Toutes organisations sociales reposent sur des lois, lesquelles dépendent à leur tour de la qualité morale et de l’engagement des hommes et femmes chargés de leur mise en œuvre. Sans prétention aucune, on peut dire que le Mali est l’un des pays de la sous-région parmi les mieux dotés en meilleure législation, qu’il s’agisse de la gouvernance ou de la gestion de la vie publique. Code de la famille, droit coutumier et foncier, charte des partis politiques, code électoral, loi sur la propriété intellectuelle, Haute Cour de justice … sont quelques-unes de ces dispositions législatives qui font la fierté de toute une nation, et dont l’application correcte aurait mis le pays à l’abri des tumultes qu’il traverse depuis plusieurs décennies. Pour autant, le pays demeure l’un des plus instables à cause des remous sociaux et des dissensions politiques. Le législateur malien, dans son souci de préserver la cohésion sociale et prévenir les conflits de tous genres, a légiféré sur tous les domaines.
Avec cette infinie sagesse qui caractérise le peuple malien, le législateur a prévu tous les mécanismes de règlements des différends dans le pays.
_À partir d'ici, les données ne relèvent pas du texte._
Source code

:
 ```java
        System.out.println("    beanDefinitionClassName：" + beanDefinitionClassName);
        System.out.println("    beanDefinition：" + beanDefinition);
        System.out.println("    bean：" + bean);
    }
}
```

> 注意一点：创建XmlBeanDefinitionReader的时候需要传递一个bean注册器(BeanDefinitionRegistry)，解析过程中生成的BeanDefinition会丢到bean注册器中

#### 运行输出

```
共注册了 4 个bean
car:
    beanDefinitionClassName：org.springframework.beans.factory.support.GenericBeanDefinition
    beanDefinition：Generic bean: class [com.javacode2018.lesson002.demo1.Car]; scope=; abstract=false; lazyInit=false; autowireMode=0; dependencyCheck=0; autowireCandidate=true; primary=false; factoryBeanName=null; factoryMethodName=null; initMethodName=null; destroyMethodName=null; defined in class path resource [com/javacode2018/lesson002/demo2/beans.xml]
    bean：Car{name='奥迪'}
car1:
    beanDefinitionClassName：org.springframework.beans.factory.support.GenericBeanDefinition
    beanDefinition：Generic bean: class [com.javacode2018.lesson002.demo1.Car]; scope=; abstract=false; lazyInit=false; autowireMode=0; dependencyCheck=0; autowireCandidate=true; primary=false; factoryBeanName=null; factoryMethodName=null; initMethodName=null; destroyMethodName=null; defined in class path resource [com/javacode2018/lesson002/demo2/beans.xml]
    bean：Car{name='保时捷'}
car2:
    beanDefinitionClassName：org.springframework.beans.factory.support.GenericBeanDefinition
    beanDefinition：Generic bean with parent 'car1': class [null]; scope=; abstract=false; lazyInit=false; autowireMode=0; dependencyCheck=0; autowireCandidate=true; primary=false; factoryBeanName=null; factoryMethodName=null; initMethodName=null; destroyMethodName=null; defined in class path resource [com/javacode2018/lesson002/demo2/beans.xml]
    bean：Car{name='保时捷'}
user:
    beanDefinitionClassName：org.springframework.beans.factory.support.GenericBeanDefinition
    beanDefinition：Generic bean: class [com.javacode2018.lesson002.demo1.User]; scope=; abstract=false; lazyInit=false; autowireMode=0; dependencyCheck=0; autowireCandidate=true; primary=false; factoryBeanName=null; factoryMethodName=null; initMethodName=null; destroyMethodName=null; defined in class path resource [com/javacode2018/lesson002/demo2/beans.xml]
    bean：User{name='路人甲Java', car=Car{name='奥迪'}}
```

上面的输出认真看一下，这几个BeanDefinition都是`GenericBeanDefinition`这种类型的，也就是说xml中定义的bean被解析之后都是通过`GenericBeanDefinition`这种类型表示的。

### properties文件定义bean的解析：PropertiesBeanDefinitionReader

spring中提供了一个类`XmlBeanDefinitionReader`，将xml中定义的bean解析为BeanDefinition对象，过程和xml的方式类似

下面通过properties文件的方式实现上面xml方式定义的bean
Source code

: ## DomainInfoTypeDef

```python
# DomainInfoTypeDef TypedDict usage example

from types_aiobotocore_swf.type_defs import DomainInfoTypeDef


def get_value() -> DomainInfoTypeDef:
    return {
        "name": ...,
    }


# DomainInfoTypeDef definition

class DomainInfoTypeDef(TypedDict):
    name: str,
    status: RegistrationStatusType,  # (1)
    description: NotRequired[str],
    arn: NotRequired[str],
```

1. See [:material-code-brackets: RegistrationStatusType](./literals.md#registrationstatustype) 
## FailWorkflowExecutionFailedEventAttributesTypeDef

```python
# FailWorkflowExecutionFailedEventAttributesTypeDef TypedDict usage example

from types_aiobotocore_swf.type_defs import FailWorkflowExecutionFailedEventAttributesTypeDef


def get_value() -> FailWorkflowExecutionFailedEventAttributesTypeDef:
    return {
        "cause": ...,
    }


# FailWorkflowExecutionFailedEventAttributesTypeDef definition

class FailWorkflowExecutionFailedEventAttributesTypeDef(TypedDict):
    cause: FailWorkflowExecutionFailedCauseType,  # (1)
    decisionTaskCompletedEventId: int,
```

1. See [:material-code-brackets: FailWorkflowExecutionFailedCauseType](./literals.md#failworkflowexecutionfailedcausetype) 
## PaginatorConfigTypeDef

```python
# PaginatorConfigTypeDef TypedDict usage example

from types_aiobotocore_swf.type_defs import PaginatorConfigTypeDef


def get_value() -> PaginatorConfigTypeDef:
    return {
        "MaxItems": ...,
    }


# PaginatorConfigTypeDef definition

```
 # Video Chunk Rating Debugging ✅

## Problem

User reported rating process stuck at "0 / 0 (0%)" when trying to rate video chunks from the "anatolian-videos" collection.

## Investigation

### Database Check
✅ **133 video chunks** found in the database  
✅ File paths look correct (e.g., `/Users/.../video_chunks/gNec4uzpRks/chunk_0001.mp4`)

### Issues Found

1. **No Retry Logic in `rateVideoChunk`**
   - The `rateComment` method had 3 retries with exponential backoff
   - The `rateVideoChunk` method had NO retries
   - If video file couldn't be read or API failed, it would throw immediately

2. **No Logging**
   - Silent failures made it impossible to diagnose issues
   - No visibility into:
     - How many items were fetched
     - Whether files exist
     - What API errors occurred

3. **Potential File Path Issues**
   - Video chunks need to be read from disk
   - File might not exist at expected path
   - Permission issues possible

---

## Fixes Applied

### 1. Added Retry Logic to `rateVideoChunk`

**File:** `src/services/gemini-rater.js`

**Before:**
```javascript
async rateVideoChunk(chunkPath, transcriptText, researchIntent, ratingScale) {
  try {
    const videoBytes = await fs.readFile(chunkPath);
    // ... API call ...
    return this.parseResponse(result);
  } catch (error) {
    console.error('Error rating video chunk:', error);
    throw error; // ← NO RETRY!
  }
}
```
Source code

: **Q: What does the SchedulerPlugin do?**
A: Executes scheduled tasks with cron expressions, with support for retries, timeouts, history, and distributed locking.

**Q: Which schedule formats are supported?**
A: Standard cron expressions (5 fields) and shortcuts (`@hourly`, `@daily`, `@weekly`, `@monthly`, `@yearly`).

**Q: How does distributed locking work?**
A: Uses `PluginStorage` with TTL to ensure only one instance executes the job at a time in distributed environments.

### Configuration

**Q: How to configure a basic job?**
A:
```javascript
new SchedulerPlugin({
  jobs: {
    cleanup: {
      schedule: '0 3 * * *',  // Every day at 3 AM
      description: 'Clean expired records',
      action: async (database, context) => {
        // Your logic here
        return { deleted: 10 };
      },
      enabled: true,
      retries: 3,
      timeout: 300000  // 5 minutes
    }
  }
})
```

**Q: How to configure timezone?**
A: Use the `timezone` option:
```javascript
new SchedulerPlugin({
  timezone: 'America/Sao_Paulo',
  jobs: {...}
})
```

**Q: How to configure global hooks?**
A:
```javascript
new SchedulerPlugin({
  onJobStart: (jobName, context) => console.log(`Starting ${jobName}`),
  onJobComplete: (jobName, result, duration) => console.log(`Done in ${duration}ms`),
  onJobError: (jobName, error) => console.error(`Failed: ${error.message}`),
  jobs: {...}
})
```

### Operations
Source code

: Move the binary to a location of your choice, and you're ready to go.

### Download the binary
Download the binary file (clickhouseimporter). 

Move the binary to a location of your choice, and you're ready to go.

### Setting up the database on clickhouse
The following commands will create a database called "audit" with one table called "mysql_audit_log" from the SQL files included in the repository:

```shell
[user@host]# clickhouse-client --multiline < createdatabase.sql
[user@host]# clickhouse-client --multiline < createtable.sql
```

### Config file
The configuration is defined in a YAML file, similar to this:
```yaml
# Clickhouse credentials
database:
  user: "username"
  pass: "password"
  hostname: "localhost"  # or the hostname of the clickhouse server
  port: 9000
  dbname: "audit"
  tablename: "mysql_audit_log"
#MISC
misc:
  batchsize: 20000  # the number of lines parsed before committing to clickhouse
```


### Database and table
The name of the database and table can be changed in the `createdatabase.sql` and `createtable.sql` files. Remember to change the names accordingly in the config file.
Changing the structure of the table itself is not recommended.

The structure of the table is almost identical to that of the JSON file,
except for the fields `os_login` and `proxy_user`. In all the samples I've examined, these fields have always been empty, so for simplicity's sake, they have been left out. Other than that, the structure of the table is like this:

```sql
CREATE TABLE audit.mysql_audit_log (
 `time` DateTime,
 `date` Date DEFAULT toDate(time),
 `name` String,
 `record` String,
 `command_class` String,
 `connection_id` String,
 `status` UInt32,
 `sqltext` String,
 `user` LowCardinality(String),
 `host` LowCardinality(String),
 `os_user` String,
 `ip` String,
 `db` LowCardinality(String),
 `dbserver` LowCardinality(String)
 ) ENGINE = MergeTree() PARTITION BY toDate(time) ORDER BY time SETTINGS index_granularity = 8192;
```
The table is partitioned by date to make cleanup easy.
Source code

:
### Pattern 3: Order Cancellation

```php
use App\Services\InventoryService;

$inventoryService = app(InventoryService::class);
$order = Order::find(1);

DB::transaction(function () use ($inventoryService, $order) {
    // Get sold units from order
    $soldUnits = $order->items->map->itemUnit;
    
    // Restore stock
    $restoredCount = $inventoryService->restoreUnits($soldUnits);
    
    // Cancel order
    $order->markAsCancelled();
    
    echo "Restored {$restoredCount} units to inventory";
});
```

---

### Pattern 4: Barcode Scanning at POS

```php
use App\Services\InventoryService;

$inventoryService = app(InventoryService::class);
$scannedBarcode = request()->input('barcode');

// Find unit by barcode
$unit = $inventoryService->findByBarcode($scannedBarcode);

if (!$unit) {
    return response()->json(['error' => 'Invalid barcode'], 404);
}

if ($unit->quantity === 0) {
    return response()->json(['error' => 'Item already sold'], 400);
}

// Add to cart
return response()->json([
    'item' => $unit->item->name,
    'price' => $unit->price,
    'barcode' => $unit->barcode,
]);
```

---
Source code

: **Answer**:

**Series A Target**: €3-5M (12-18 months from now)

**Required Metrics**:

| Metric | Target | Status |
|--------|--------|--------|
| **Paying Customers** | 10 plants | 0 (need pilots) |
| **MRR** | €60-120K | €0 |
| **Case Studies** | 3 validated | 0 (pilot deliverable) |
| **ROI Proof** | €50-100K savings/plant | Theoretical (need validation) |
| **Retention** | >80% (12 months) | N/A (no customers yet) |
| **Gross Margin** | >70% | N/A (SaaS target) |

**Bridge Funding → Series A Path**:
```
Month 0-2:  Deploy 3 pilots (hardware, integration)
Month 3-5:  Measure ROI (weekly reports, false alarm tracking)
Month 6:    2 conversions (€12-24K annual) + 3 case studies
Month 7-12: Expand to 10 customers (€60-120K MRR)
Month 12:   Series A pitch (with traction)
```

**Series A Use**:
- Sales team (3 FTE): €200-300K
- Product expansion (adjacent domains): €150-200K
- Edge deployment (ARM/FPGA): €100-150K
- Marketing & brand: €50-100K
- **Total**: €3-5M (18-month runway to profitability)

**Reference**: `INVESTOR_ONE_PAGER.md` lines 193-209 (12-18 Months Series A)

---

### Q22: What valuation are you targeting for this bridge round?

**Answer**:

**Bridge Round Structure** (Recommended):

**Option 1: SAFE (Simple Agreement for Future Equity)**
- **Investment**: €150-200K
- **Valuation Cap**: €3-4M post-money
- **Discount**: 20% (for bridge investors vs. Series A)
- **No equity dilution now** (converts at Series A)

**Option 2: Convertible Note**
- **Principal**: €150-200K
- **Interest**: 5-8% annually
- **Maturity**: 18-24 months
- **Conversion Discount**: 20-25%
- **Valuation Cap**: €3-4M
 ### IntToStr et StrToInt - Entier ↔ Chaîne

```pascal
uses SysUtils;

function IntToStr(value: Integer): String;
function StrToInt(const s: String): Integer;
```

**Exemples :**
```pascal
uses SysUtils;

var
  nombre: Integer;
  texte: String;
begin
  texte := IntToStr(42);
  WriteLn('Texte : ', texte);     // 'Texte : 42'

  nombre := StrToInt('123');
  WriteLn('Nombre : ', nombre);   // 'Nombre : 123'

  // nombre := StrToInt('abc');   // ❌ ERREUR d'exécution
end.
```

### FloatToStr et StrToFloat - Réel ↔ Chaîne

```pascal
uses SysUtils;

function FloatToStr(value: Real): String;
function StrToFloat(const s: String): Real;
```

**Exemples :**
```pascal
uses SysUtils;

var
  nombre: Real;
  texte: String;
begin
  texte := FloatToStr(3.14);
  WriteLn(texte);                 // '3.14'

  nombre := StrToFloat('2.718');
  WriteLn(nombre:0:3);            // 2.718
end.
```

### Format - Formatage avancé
La volonté de refondation sous-tendue par les réformes politiques et administratives des autorités de la transition, est certes salutaire ; cependant les troubles socio-politiques qui secouent le pays depuis 2012 nous enseignent que la fragilisation du pays est plus imputable au non-respect des lois de la République par les responsables chargés de leur application qu’à une insuffisance quelconque des textes.
Dans la crise post-électorale de l’ère IBK, l’attitude du ministre de l’Administration territoriale et la gestion des contentieux électoraux par la présidente de la Cour constitutionnelle de l’époque, ont cristallisé la colère populaire. L’évolution de la crise a révélé une crise de confiance orientée vers les personnalités qui, à tort ou à raison, ont outrepassé les limites de leurs compétences. Les lois n’ont pas fait l’objet de dénonciation ni de critique. Ce sont plutôt ceux et celles chargées de les appliquer qui ont trahi le serment de leurs fonctions.
La même crise de confiance a failli être source de dissensions lors du premier mandat d’IBK à cause d’une maladroite déclaration du Général à la retraite Sinko Coulibaly, alors ministre de l’Administration du territoire.
En tirant les enseignements de la récurrence des crises socio-politiques, il ne serait pas exagéré d’en attribuer la source au non-respect des lois par les responsables chargés de veiller à leur application, d’une part, et de la méconnaissance de ces lois par l’immense majorité de la population à laquelle les leaders d’opinions et les acteurs de la classe politique ont faire croire qu’il n’y a que la rue pour régler les contentieux. Exacerbée par l’impunité ambiante, la violation généralisée des lois de la République est, depuis des années, le cancer qui ronge le Mali. Cette violation, qui s’est enracinée dans leurs mœurs politiques, demeure l’unique menace qui plane sur toutes les réformes dans notre pays car, quelle que soit la qualité d’une loi, elle ne vaudra que par la qualité morale et l’engagement de celle ou de celui qui a la charge de son application.
Au Mali, plus que l’insuffisance de lois, c’est donc l’impartialité des cadres qui est en cause. Les réformes, même en profondeur, ne résoudront pas de facto cette problématique inscrite en lettre minuscule dans les recommandations des Assises nationales. La véritable refondation du Mali commencera avec l’élaboration d’une politique d’éducation citoyenne qui fera émerger un nouveau type de Malien respectueux des lois de la République. Cela passe nécessairement par une prise en compte conséquente de la dimension humaine dans les réformes envisagées.